** DATA EXTRACT follows **

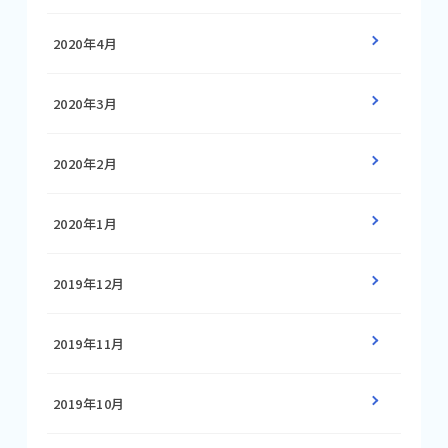
2020年4月
2020年3月
2020年2月
2020年1月
2019年12月
2019年11月
2019年10月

** End of DATA EXTRACT **

**WHAT YOU NEED TO DO**
Only the text of the entries belongs in the answer, copied exactly; the pictures stay out.

**TASK ANSWER**
2020年4月
2020年3月
2020年2月
2020年1月
2019年12月
2019年11月
2019年10月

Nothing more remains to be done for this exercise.